## [Dataset excerpts]
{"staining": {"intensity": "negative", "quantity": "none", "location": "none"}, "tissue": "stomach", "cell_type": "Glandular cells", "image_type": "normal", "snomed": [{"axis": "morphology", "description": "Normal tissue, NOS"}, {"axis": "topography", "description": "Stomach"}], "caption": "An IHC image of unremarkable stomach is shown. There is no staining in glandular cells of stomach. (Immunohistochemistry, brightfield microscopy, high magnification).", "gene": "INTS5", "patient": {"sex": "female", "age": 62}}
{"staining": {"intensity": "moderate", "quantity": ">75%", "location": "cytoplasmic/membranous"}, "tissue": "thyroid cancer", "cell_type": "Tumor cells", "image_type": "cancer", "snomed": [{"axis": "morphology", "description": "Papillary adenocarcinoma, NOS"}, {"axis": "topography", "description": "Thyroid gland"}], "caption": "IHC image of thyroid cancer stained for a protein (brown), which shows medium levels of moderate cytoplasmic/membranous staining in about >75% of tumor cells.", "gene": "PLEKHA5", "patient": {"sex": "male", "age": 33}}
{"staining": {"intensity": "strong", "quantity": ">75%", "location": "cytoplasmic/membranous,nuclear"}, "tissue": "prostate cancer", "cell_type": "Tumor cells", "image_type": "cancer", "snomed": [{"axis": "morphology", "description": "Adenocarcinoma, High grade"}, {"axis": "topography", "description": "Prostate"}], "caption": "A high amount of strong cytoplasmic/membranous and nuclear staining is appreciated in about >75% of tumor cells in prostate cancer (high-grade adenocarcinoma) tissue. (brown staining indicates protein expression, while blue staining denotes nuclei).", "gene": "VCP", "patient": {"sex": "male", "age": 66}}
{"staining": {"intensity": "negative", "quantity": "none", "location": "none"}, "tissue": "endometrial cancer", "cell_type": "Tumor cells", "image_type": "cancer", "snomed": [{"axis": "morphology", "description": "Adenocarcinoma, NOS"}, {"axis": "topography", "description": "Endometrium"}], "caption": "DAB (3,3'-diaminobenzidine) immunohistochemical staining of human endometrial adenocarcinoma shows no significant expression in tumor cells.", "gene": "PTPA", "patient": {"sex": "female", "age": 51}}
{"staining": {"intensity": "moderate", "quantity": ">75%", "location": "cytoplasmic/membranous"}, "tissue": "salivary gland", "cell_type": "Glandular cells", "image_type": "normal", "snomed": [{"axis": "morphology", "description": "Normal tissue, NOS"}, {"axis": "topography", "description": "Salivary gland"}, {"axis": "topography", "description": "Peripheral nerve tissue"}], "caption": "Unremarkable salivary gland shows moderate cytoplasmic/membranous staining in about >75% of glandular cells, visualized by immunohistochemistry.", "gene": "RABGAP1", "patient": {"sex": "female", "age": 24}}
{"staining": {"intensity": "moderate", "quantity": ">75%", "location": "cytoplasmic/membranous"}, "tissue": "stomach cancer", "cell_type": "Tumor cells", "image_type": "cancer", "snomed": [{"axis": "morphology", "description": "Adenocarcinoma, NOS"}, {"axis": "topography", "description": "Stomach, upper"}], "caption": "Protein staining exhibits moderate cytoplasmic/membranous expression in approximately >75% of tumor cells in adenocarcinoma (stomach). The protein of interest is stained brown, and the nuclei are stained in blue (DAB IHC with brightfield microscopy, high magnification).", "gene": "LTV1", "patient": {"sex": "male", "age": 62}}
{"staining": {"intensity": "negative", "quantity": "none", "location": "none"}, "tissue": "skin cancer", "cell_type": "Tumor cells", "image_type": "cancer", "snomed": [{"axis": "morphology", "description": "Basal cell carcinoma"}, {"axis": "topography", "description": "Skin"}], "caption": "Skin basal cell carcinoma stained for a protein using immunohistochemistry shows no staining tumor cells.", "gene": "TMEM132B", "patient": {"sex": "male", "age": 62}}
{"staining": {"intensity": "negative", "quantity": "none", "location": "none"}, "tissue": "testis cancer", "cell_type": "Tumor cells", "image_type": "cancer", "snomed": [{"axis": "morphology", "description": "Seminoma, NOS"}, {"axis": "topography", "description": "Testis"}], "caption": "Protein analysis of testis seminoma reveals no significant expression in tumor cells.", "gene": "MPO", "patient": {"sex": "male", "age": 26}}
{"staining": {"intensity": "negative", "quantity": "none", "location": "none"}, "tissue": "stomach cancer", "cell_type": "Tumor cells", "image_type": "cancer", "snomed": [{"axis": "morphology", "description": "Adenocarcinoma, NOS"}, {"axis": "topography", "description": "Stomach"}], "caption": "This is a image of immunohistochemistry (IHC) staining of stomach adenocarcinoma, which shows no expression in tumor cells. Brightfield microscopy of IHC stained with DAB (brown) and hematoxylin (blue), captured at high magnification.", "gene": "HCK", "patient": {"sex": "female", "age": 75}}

## [To do]
Write out each line of the data above again, exactly as given.

## [Your solution]
{"staining": {"intensity": "negative", "quantity": "none", "location": "none"}, "tissue": "stomach", "cell_type": "Glandular cells", "image_type": "normal", "snomed": [{"axis": "morphology", "description": "Normal tissue, NOS"}, {"axis": "topography", "description": "Stomach"}], "caption": "An IHC image of unremarkable stomach is shown. There is no staining in glandular cells of stomach. (Immunohistochemistry, brightfield microscopy, high magnification).", "gene": "INTS5", "patient": {"sex": "female", "age": 62}}
{"staining": {"intensity": "moderate", "quantity": ">75%", "location": "cytoplasmic/membranous"}, "tissue": "thyroid cancer", "cell_type": "Tumor cells", "image_type": "cancer", "snomed": [{"axis": "morphology", "description": "Papillary adenocarcinoma, NOS"}, {"axis": "topography", "description": "Thyroid gland"}], "caption": "IHC image of thyroid cancer stained for a protein (brown), which shows medium levels of moderate cytoplasmic/membranous staining in about >75% of tumor cells.", "gene": "PLEKHA5", "patient": {"sex": "male", "age": 33}}
{"staining": {"intensity": "strong", "quantity": ">75%", "location": "cytoplasmic/membranous,nuclear"}, "tissue": "prostate cancer", "cell_type": "Tumor cells", "image_type": "cancer", "snomed": [{"axis": "morphology", "description": "Adenocarcinoma, High grade"}, {"axis": "topography", "description": "Prostate"}], "caption": "A high amount of strong cytoplasmic/membranous and nuclear staining is appreciated in about >75% of tumor cells in prostate cancer (high-grade adenocarcinoma) tissue. (brown staining indicates protein expression, while blue staining denotes nuclei).", "gene": "VCP", "patient": {"sex": "male", "age": 66}}
{"staining": {"intensity": "negative", "quantity": "none", "location": "none"}, "tissue": "endometrial cancer", "cell_type": "Tumor cells", "image_type": "cancer", "snomed": [{"axis": "morphology", "description": "Adenocarcinoma, NOS"}, {"axis": "topography", "description": "Endometrium"}], "caption": "DAB (3,3'-diaminobenzidine) immunohistochemical staining of human endometrial adenocarcinoma shows no significant expression in tumor cells.", "gene": "PTPA", "patient": {"sex": "female", "age": 51}}
{"staining": {"intensity": "moderate", "quantity": ">75%", "location": "cytoplasmic/membranous"}, "tissue": "salivary gland", "cell_type": "Glandular cells", "image_type": "normal", "snomed": [{"axis": "morphology", "description": "Normal tissue, NOS"}, {"axis": "topography", "description": "Salivary gland"}, {"axis": "topography", "description": "Peripheral nerve tissue"}], "caption": "Unremarkable salivary gland shows moderate cytoplasmic/membranous staining in about >75% of glandular cells, visualized by immunohistochemistry.", "gene": "RABGAP1", "patient": {"sex": "female", "age": 24}}
{"staining": {"intensity": "moderate", "quantity": ">75%", "location": "cytoplasmic/membranous"}, "tissue": "stomach cancer", "cell_type": "Tumor cells", "image_type": "cancer", "snomed": [{"axis": "morphology", "description": "Adenocarcinoma, NOS"}, {"axis": "topography", "description": "Stomach, upper"}], "caption": "Protein staining exhibits moderate cytoplasmic/membranous expression in approximately >75% of tumor cells in adenocarcinoma (stomach). The protein of interest is stained brown, and the nuclei are stained in blue (DAB IHC with brightfield microscopy, high magnification).", "gene": "LTV1", "patient": {"sex": "male", "age": 62}}
{"staining": {"intensity": "negative", "quantity": "none", "location": "none"}, "tissue": "skin cancer", "cell_type": "Tumor cells", "image_type": "cancer", "snomed": [{"axis": "morphology", "description": "Basal cell carcinoma"}, {"axis": "topography", "description": "Skin"}], "caption": "Skin basal cell carcinoma stained for a protein using immunohistochemistry shows no staining tumor cells.", "gene": "TMEM132B", "patient": {"sex": "male", "age": 62}}
{"staining": {"intensity": "negative", "quantity": "none", "location": "none"}, "tissue": "testis cancer", "cell_type": "Tumor cells", "image_type": "cancer", "snomed": [{"axis": "morphology", "description": "Seminoma, NOS"}, {"axis": "topography", "description": "Testis"}], "caption": "Protein analysis of testis seminoma reveals no significant expression in tumor cells.", "gene": "MPO", "patient": {"sex": "male", "age": 26}}
{"staining": {"intensity": "negative", "quantity": "none", "location": "none"}, "tissue": "stomach cancer", "cell_type": "Tumor cells", "image_type": "cancer", "snomed": [{"axis": "morphology", "description": "Adenocarcinoma, NOS"}, {"axis": "topography", "description": "Stomach"}], "caption": "This is a image of immunohistochemistry (IHC) staining of stomach adenocarcinoma, which shows no expression in tumor cells. Brightfield microscopy of IHC stained with DAB (brown) and hematoxylin (blue), captured at high magnification.", "gene": "HCK", "patient": {"sex": "female", "age": 75}}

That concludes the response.